Let $p < q$ be distinct prime numbers and $G$ be a group with $|G| = pq$.
Give an example of $p$, $q$ and $G$ such that $G$ is not isomorphic to $\mathbb{Z}_{pq}$.
Now suppose that $p = 5$ and $q = 7$. Show that $G$ is isomorphic to $\mathbb{Z}_{35}$.
I know we are learning about Sylow's Theorems and group actions, but those are very confusing to me, so I'm not sure how to implement them really.
$S_3$, the symmetric group on $3$ letters, is not Abelian, hence $S_3 \not \cong \Bbb Z/6\Bbb Z$, although $|S_3| = 2\times 3$.
If $|G| = 5 \times 7$, then $s_5$ divides $7$ and since $5$ divides $s_5 -1$, we must have $s_5 = 1$. By the same reasoning $s_7 = 1$. Thus, $G$ has exactly one Sylow $5$-subgroup $W_5$ and one Sylow $7$-subgroup $W_7$, and these are normal in $G$, so their direct product $W_5 W_7 \le G$. Also, $W_5 \cap W_7 = \{1\}$ ($W_5 \cap W_7$ is a subgroup of each, so its order must divide $5 \land 7 = 1$).
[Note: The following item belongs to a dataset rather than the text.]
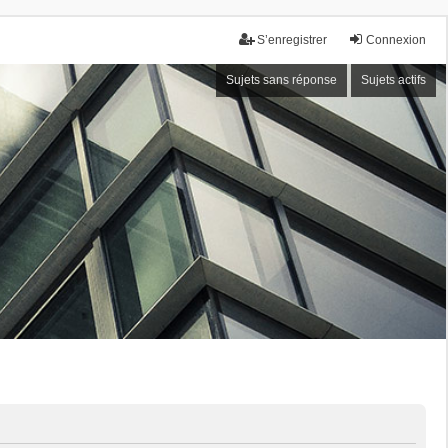
S’enregistrer
Connexion
Sujets sans réponse
Sujets actifs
Also, $|W_5 W_7| = |W_5|\times |W_7|/|W_5 \cap W_7| = 35 = |G|$, hence $G = W_5 W_7$. Therefore $G = W_5 \odot W_7$ and is then $\cong W_5 \times W_7 \cong \Bbb Z/5 \Bbb Z \times \Bbb Z/7 \Bbb Z \cong \Bbb Z/35 \Bbb Z$.
(for a prime $p$, $s_p$ denotes the number of Sylow $p$-subgroups)
Use the fact that if $|G|=pq $ where both of them are distinct primes with $p\lt q $. If $p$ divides $q-1$ then there two groups of order $pq$ upto isomorphism, one being cyclic and the other being non abelian. If $p$ doesn't divide $q-1$ then there is only $1$ group upto ismorphism and that it $Z_{pq}$